This article will research waves on a string, includes its motion and power spectra.

Wave Equation

$$\frac{\partial^2y}{\partial t^2}=c^2\frac{\partial^2y}{\partial x ^2}$$
We discretized the expression to calculate it numerically,
$$y(i,n+1)=2(1-r^2)y(i,n)-y(i,n-1)+r^2[y(i+1,n)+y(i-1,n)]$$
where $r=c\Delta t/\Delta x$, and $r=1$ is the best choice.

Waves on a string

Consider a string whose length is $L=1m$, which is divided into 100 points.The propagation speed of wave is 300m/s.
If the initial displacement of string has Gaussian profile, its evolution with time is shown as the following figure:

Curves at different heights represent the wave shapes at different time.The initial state is at the bottom of the figure.
From this figure, we can observe half-wave loss phenomenon as well.

While realistic excitation profile for a guitar string that is plucked isn't Gaussian profile, its shape evolution is shown as following figure:

There is a serratted wave on the string, not smooth waveform!

Now we focus on a point on this string, and investigate its vibration.

Vibration of a point on this string

Considering the vibration of a point located on 5% of this string, if its intial profile is Gaussian profile, its vibration with time is shown:

It vibrated only when the wave passed by.
If we consider realistic excitation profile for a guitar string that is plucked, its vibration with time is shown as following figure, which has a strange shape.
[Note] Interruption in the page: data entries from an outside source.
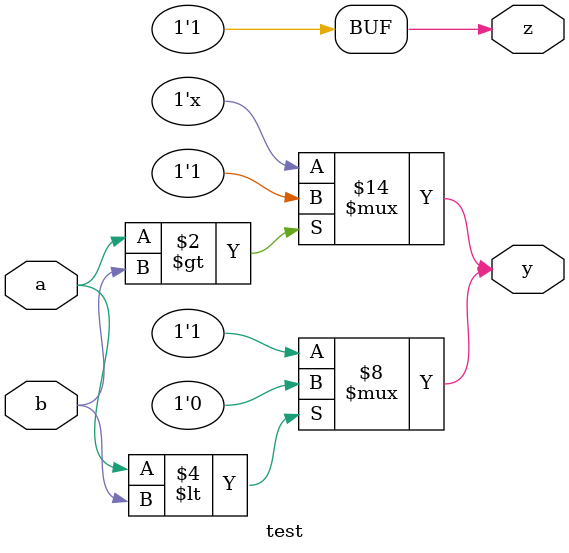
<source format=sv>
module test
(
    input logic a, b,
    output logic y, z
);

always_comb begin
    if (a > b) begin
        y = 1;
        z = 0;
    end
end
always_comb begin
    if (a < b) begin
        y = 0;
        z = 1;
    end
    else begin
        y = 1;
        z = 1;
    end
end

endmodule

</source>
To analyse its vibration, use power spectrum which can be obtained by the FFT of signal.

Power spectrum and symmetry

As we know, the fundamental frequency of this string is $c/(2L)=150Hz$. All spectra will only have components whose frequency is integer multiple of fundamental frequency.
If the string was excited at center, due to symmetry, its power spectrum doesn't has components whose frequency is even multiple of fundamental frequency.

The lowest frequency peak in the spectrum occur at 150Hz. There are substantial peaks at 450Hz, 750Hz, 1050Hz and so on. While "peak" at 300Hz, 600Hz, 900Hz, etc. are missing or extremely small.
However, if we excite the string not at center, for instance, excite it 5% from its center. Losing symmetry, even multiples of fundamental frequency components will also appear in its power spectrum as following figure:

Program code

The program to solve former problem is
wave1.py

problem 6.13

1

If the string is excited at 50% of string (Gaussian profile), the power spectra at different nodes are

They are power spectra at 5%, 10%, 40%, 50% of string, respectively.
The power spectrum at 5% of string doesn't have 3000Hz component and the power spectrum at 10% of string doesn't have 1500Hz, 3000Hz components.(Though they are obvious)
While there don't exist "peak" at 750Hz, 1500Hz, 2250Hz,3000Hz etc. in the power spectrum at 40% ($\frac{2}{5}$) of string.
However, the power spectrum at center of string has almost odd multiples of fundamental frequency components.

2

Similarily, when the string is excited at 55%, even multiple of fundamental frequency components will also appear in its power spectrum:

For different nodes, we have similar conclusions.

3

If the string is excited at 25%, there won't exist "peak" at 600Hz, 1200Hz, 1800Hz, 2400Hz, 3000Hz, etc. in its spectra.

The program to solve problem 6.13 is
problem6.13.py

Conclusions

• If the string is excited at $\frac{l}{n}$(it must be an irreducible fraction) of it, there won't exist "peak" at $knf_0$ in its power spectra, where $k$ is an arbitrary positive integer, $f_0=\frac{c}{2L}$ is fundamental frequency of this string.
• If the vibration of a point is observed at $\frac{l}{m}$(it must be an irreducible fraction) of the string, there won't exist "peak" at $kmf_0$ in its power spectra, where $k$ is an arbitrary positive integer, $f_0=\frac{c}{2L}$ is fundamental frequency of this string.